A third pitfall is sizing too small. Below 0.5 percent of an audience you usually cannot detect anything under a 5 percent effect, so the holdout reads "no significant difference" regardless of the truth. Run a power calculation against your headline metric and size to an MDE that is meaningful for the business.

A fourth is comparing arms without checking baseline equivalence. Even with proper randomization, occasional imbalances happen — platform mix, country distribution, tenure profile. Before reading the lift, confirm with a CUPED-style pre-period check that the arms looked the same before treatment. Skipping this is how teams report a 2 percent lift that turns out to be platform mix drift.

A fifth pitfall is treating the holdout as permanent without a refresh policy. Three to five years in, users still in the holdout no longer represent new acquisition cohorts. Document a refresh cadence every 12 to 24 months with a clear handover plan so long-horizon trend data is not lost in transition.

If you want to drill experimentation and product-analytics problems like this every day, NAILDD is launching with 500+ SQL and stats problems built around exactly these decisions.

FAQ

What percent of users should sit in a holdout?

For most companies the right range is 1 to 5 percent. At Netflix or Meta scale, 1 percent is still tens of millions of users with very tight confidence intervals. Earlier-stage companies with a few hundred thousand monthly actives usually need 3 to 5 percent so headline metrics have enough power to detect company-level moves. Always confirm with a power calculation against the actual baseline and the smallest effect that would matter.

Can a holdout and A/B tests run at the same time?

Yes, and at any reasonable scale they should. The cleanest setup is a small persistent holdout excluded from the regular A/B pool, while the remaining audience flows through normal A/B tests for short-window decisions. A/B tells you which version wins this week, holdout tells you whether the last six months of shipping moved the business. Mature programs at Airbnb, Stripe, and Uber run both layers concurrently with explicit governance about which experiments can touch the holdout slice.
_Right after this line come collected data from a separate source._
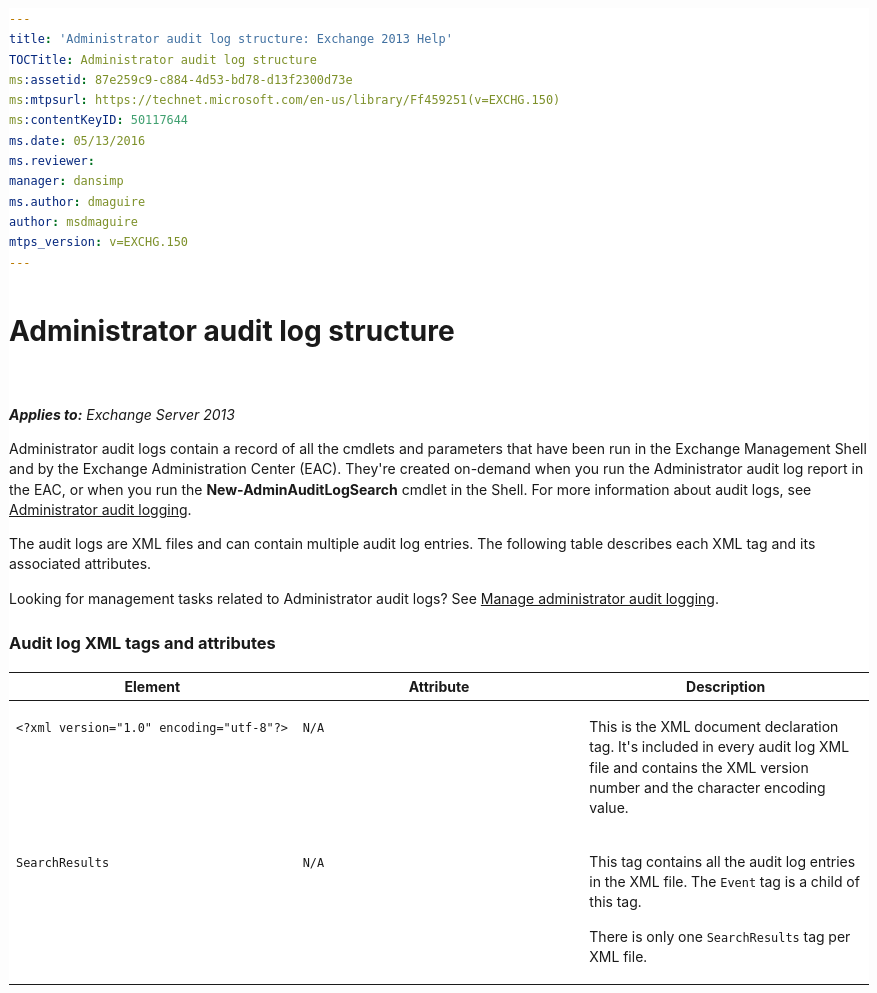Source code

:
 ```yaml
---
title: 'Administrator audit log structure: Exchange 2013 Help'
TOCTitle: Administrator audit log structure
ms:assetid: 87e259c9-c884-4d53-bd78-d13f2300d73e
ms:mtpsurl: https://technet.microsoft.com/en-us/library/Ff459251(v=EXCHG.150)
ms:contentKeyID: 50117644
ms.date: 05/13/2016
ms.reviewer: 
manager: dansimp
ms.author: dmaguire
author: msdmaguire
mtps_version: v=EXCHG.150
---
```


# Administrator audit log structure

 

_**Applies to:** Exchange Server 2013_


Administrator audit logs contain a record of all the cmdlets and parameters that have been run in the Exchange Management Shell and by the Exchange Administration Center (EAC). They're created on-demand when you run the Administrator audit log report in the EAC, or when you run the **New-AdminAuditLogSearch** cmdlet in the Shell. For more information about audit logs, see [Administrator audit logging](administrator-audit-logging-exchange-2013-help.md).

The audit logs are XML files and can contain multiple audit log entries. The following table describes each XML tag and its associated attributes.

Looking for management tasks related to Administrator audit logs? See [Manage administrator audit logging](manage-administrator-audit-logging-exchange-2013-help.md).

### Audit log XML tags and attributes

<table>
<colgroup>
<col style="width: 33%" />
<col style="width: 33%" />
<col style="width: 33%" />
</colgroup>
<thead>
<tr class="header">
<th>Element</th>
<th>Attribute</th>
<th>Description</th>
</tr>
</thead>
<tbody>
<tr class="odd">
<td><p><code>&lt;?xml version=&quot;1.0&quot; encoding=&quot;utf-8&quot;?&gt;</code></p>
<p></p></td>
<td><p><code>N/A</code></p></td>
<td><p>This is the XML document declaration tag. It's included in every audit log XML file and contains the XML version number and the character encoding value.</p></td>
</tr>
<tr class="even">
<td><p><code>SearchResults</code></p></td>
<td><p><code>N/A</code></p></td>
<td><p>This tag contains all the audit log entries in the XML file. The <code>Event</code> tag is a child of this tag.</p>
<p>There is only one <code>SearchResults</code> tag per XML file.</p></td>
</tr>
<tr class="odd">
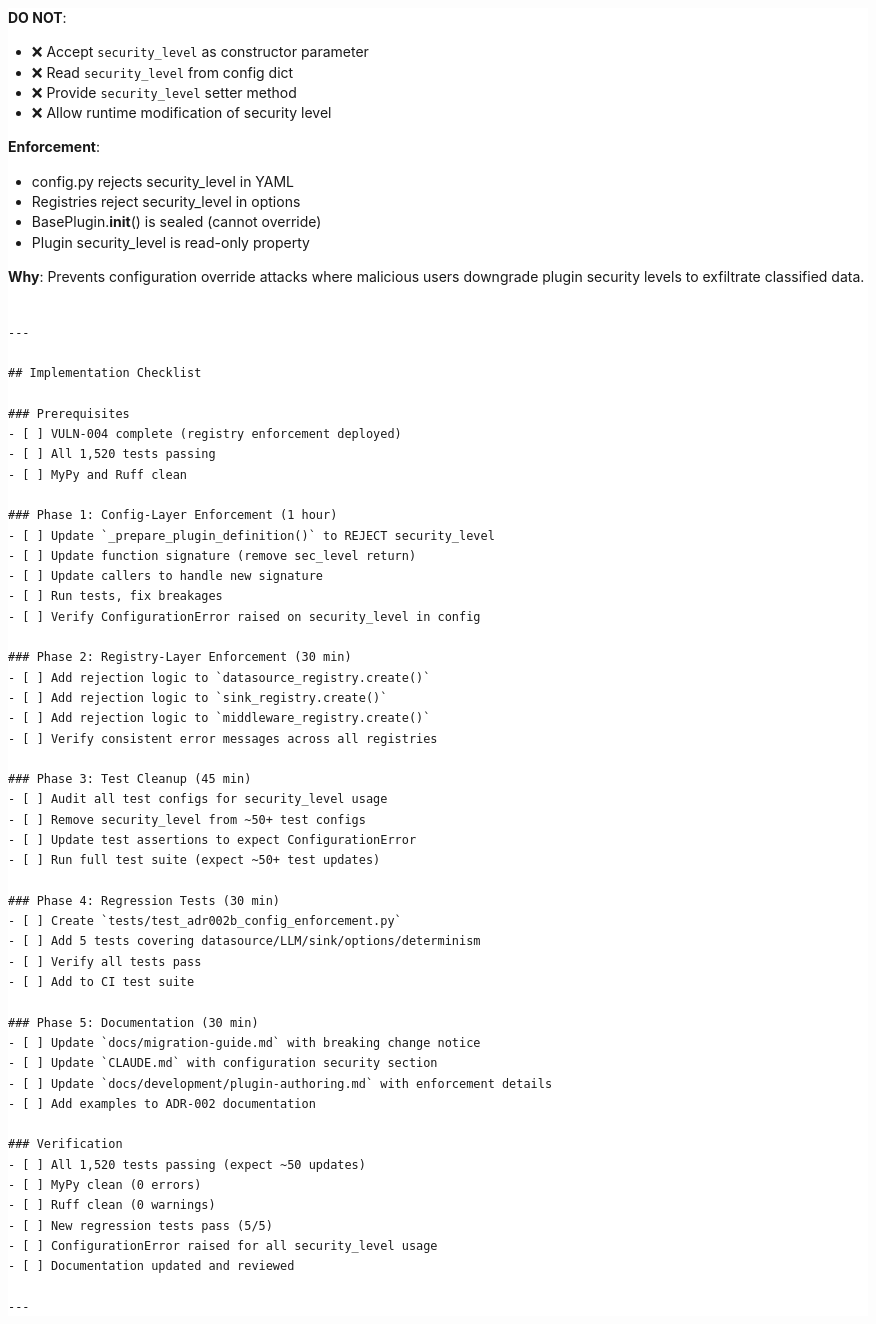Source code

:**DO NOT**:
- ❌ Accept `security_level` as constructor parameter
- ❌ Read `security_level` from config dict
- ❌ Provide `security_level` setter method
- ❌ Allow runtime modification of security level

**Enforcement**:
- config.py rejects security_level in YAML
- Registries reject security_level in options
- BasePlugin.__init__() is sealed (cannot override)
- Plugin security_level is read-only property

**Why**: Prevents configuration override attacks where malicious users downgrade
plugin security levels to exfiltrate classified data.
```

---

## Implementation Checklist

### Prerequisites
- [ ] VULN-004 complete (registry enforcement deployed)
- [ ] All 1,520 tests passing
- [ ] MyPy and Ruff clean

### Phase 1: Config-Layer Enforcement (1 hour)
- [ ] Update `_prepare_plugin_definition()` to REJECT security_level
- [ ] Update function signature (remove sec_level return)
- [ ] Update callers to handle new signature
- [ ] Run tests, fix breakages
- [ ] Verify ConfigurationError raised on security_level in config

### Phase 2: Registry-Layer Enforcement (30 min)
- [ ] Add rejection logic to `datasource_registry.create()`
- [ ] Add rejection logic to `sink_registry.create()`
- [ ] Add rejection logic to `middleware_registry.create()`
- [ ] Verify consistent error messages across all registries

### Phase 3: Test Cleanup (45 min)
- [ ] Audit all test configs for security_level usage
- [ ] Remove security_level from ~50+ test configs
- [ ] Update test assertions to expect ConfigurationError
- [ ] Run full test suite (expect ~50+ test updates)

### Phase 4: Regression Tests (30 min)
- [ ] Create `tests/test_adr002b_config_enforcement.py`
- [ ] Add 5 tests covering datasource/LLM/sink/options/determinism
- [ ] Verify all tests pass
- [ ] Add to CI test suite

### Phase 5: Documentation (30 min)
- [ ] Update `docs/migration-guide.md` with breaking change notice
- [ ] Update `CLAUDE.md` with configuration security section
- [ ] Update `docs/development/plugin-authoring.md` with enforcement details
- [ ] Add examples to ADR-002 documentation

### Verification
- [ ] All 1,520 tests passing (expect ~50 updates)
- [ ] MyPy clean (0 errors)
- [ ] Ruff clean (0 warnings)
- [ ] New regression tests pass (5/5)
- [ ] ConfigurationError raised for all security_level usage
- [ ] Documentation updated and reviewed

---
```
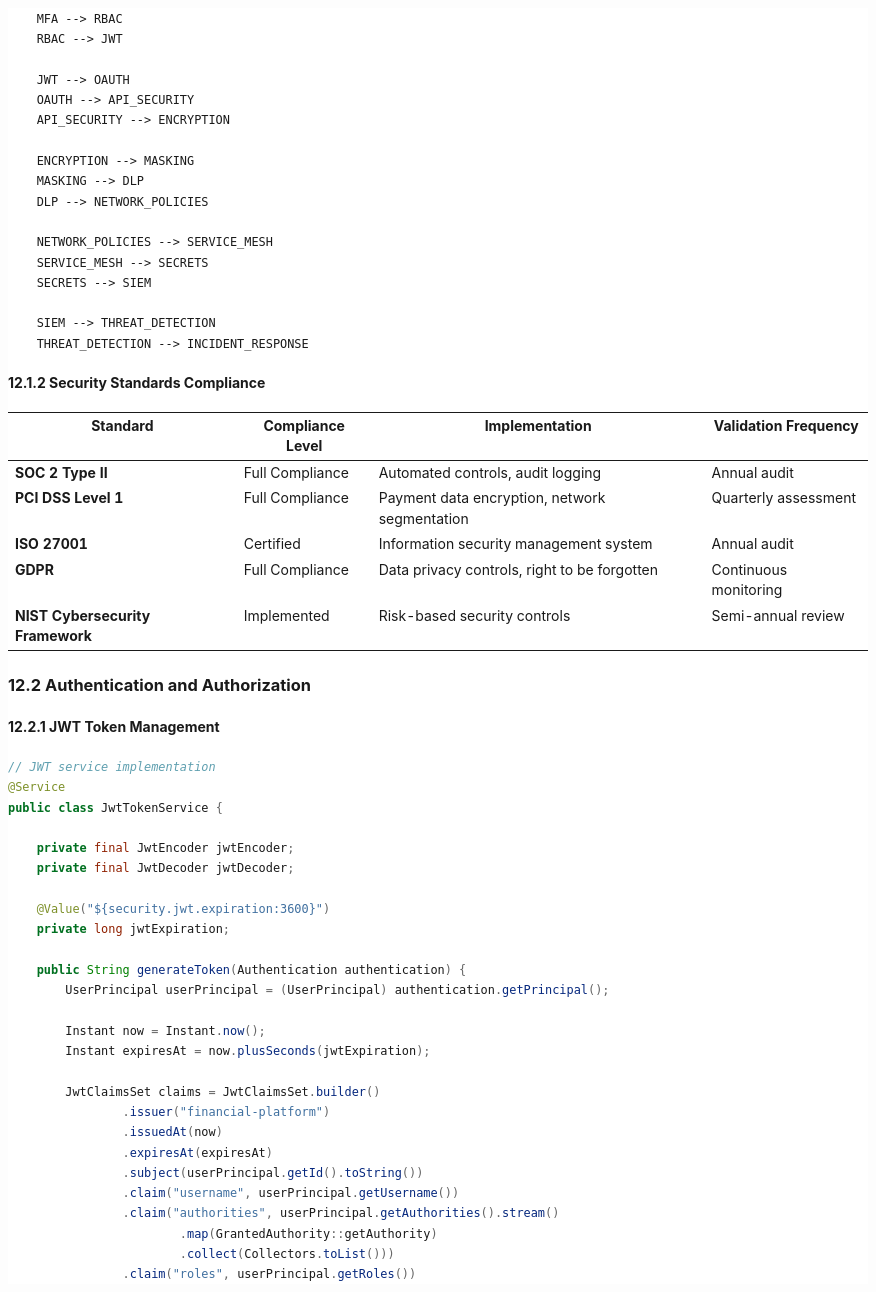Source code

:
 ```mermaid
    MFA --> RBAC
    RBAC --> JWT
    
    JWT --> OAUTH
    OAUTH --> API_SECURITY
    API_SECURITY --> ENCRYPTION
    
    ENCRYPTION --> MASKING
    MASKING --> DLP
    DLP --> NETWORK_POLICIES
    
    NETWORK_POLICIES --> SERVICE_MESH
    SERVICE_MESH --> SECRETS
    SECRETS --> SIEM
    
    SIEM --> THREAT_DETECTION
    THREAT_DETECTION --> INCIDENT_RESPONSE
```

#### 12.1.2 Security Standards Compliance

| Standard | Compliance Level | Implementation | Validation Frequency |
|----------|------------------|----------------|----------------------|
| **SOC 2 Type II** | Full Compliance | Automated controls, audit logging | Annual audit |
| **PCI DSS Level 1** | Full Compliance | Payment data encryption, network segmentation | Quarterly assessment |
| **ISO 27001** | Certified | Information security management system | Annual audit |
| **GDPR** | Full Compliance | Data privacy controls, right to be forgotten | Continuous monitoring |
| **NIST Cybersecurity Framework** | Implemented | Risk-based security controls | Semi-annual review |

### 12.2 Authentication and Authorization

#### 12.2.1 JWT Token Management

```java
// JWT service implementation
@Service
public class JwtTokenService {
    
    private final JwtEncoder jwtEncoder;
    private final JwtDecoder jwtDecoder;
    
    @Value("${security.jwt.expiration:3600}")
    private long jwtExpiration;
    
    public String generateToken(Authentication authentication) {
        UserPrincipal userPrincipal = (UserPrincipal) authentication.getPrincipal();
        
        Instant now = Instant.now();
        Instant expiresAt = now.plusSeconds(jwtExpiration);
        
        JwtClaimsSet claims = JwtClaimsSet.builder()
                .issuer("financial-platform")
                .issuedAt(now)
                .expiresAt(expiresAt)
                .subject(userPrincipal.getId().toString())
                .claim("username", userPrincipal.getUsername())
                .claim("authorities", userPrincipal.getAuthorities().stream()
                        .map(GrantedAuthority::getAuthority)
                        .collect(Collectors.toList()))
                .claim("roles", userPrincipal.getRoles())
```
How do I explain to leadership that 5 percent of users are locked out of new features?

Frame it as a measurement investment, not a deprivation. The pitch that works: "without this small holdout we cannot prove that new features are net positive over the long run — we are protecting our ability to make honest decisions about what to keep building". Pair this with a concrete past example where a feature looked positive in A/B but turned out neutral or negative over six months. Holdouts are how you avoid that pattern repeating.

When does a holdout not make sense?

Holdouts struggle at very small scale. If your monthly active base is under fifty thousand, a 5 percent holdout is 2,500 users, rarely enough to detect anything below a 10 percent lift on most product metrics. They also do not fit products with very short feature lifecycles. A stronger pre-registered A/B program plus a quarterly retrospective is usually a better investment at that scale.

What do I do if the holdout shows the overall effect is negative?

First, do not panic and do not immediately roll back. A negative holdout readout is a diagnostic, not a verdict. Pull the list of features that shipped during the window and segment the readout by surface — onboarding, ranking, notifications, monetization — to find where the loss is concentrated. Then run targeted A/B tests that turn off specific candidate features for the exposed group and see which off-switches recover the metric. The holdout flags that something is wrong at the company level; the A/B layer finds the specific cause.

How is a holdout different from a difference-in-differences study?

A holdout is a randomized comparison: users are assigned to holdout or exposed at the start, stay there, and the lift is the difference in outcomes. A difference-in-differences design is a quasi-experimental method for when you cannot randomize — a feature rolls out by country or by cohort — and you estimate the causal effect by comparing change-over-time in the treated group against change-over-time in an untreated comparison group. Holdouts are cleaner because randomization removes selection bias; DiD is what you reach for when randomization is unavailable.